Personal information
- Born: 19 June 1899 Eger, Hungary
- Died: 6 September 1960 (aged 61) San Francisco, California, United States

Sport
- Sport: Fencing

Medal record
Men's fencing
Representing Hungary
Olympic Games
| Gold medal – first place | 1932 Los Angeles | Sabre, individual |
| Gold medal – first place | 1932 Los Angeles | Sabre, team |

= György Piller =

Hungarian fencer (1899–1960)

George Piller (born György Jekelfalussy-Piller) (June 19, 1899 – September 6, 1960) was an Olympic and world champion fencer from Hungary in the 1920s and 1930s who became an internationally respected world-class fencing master in Hungary and the United States in the 1950s.

==Early life==
He was born György Jekelfalussy-Piller on June 19, 1899 in Eger, Hungary. Early on he decided on a military career. By 1920, he had graduated from the Ludovica Military Academy where he began training at the fencing school. He became an army officer, but continued his fencing career. He subsequently attended the fencing academy at the Toldi Miklos Royal Hungarian Sports Institute where he became a pupil of the legendary fencing master László Borsody.

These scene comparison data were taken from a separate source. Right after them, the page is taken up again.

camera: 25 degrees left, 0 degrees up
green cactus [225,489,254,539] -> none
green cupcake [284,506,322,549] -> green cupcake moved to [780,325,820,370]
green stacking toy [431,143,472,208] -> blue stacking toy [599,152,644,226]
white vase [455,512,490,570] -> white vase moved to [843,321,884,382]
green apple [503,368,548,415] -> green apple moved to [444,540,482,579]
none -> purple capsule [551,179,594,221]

==Olympic and world champion fencer==
His talent led to championships and Olympic gold. In 1930 and 1931, and 1933 he won the gold medal in individual saber at the World Championship. In the fencing events at the 1932 Olympics, in Los Angeles, Piller took 1st place individually in saber and 1st place in team saber. He was awarded the saber team gold medal at the 1933 International Fencing Championship in Budapest. He was Hungarian foil champion six times.

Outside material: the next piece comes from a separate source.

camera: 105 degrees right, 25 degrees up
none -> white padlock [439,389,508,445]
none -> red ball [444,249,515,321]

==World-class fencing master==
In 1951, Piller became a coach and fencing master. He was the coach of the 1956 Melbourne Olympic Gold Medal Hungarian Saber Team Fencing at the 1956 Summer Olympics and defected with the team to the United States after Soviet suppression of Hungarian Uprising in 1956. He Americanized his name to George Piller.

By 1958 he had become the fencing master at the University of California at Berkeley. His success there, aided by World Champion saberman Daniel Magay, was immediate.

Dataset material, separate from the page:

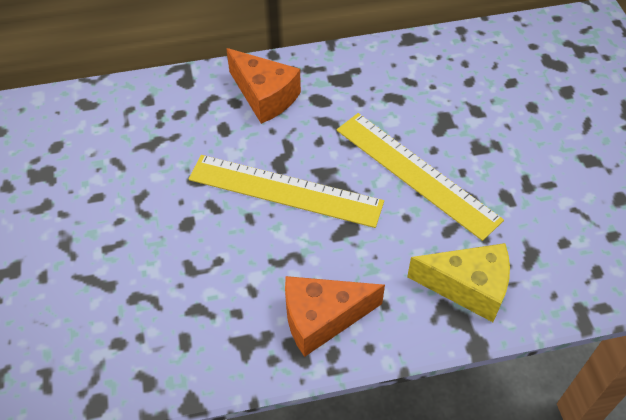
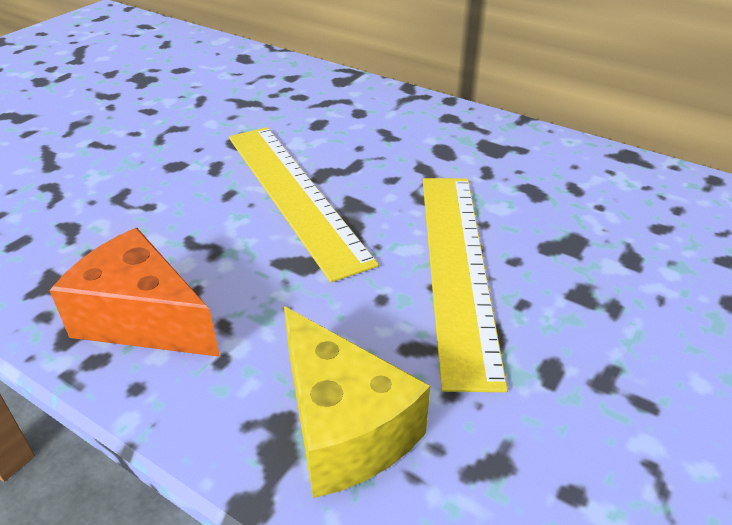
camera: 45 degrees right, 15 degrees down
orange cheese [226,48,301,124] -> none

The University of California 1958 Cal Blue and Gold Yearbook stated: "Coach George Piller in his first year at Cal, trained a championship team. The future looks very promising for fencing at the University of California. After a long struggle for survival without the services of a coach, Cal fencers were fortunate in getting George Piller to serve as their coach, since Mr. Piller is considered one of the world's greatest fencing masters.". The 1959 Yearbook continued: "Cal's Fencing Team, coached by famed Hungarian Master George Piller, enjoyed a successful 1958-59 The Bears beat Stanford, San Jose State, SF State, University of Arizona, and the Air Force Academy to emerge as champions of the Western Intercollegiate Fencing Conference. This feat earned them five first-place trophies."

Piller also became the fencing master at the Pannonia Athletic Club, whose fencers also won many championships at the amateur level. Some of his notable students included Daniel Magay, Maestro Charles Selberg and John McDougall.

Piller died from a terminal illness in San Francisco, California, on September 6, 1960. The high calibre of his successors was a testament to his greatness: he was followed at University of California Berkeley by Maestro Julius Palffy-Alpar and his successor at Panonia Athletic Club was Maestro Ferenc Marki.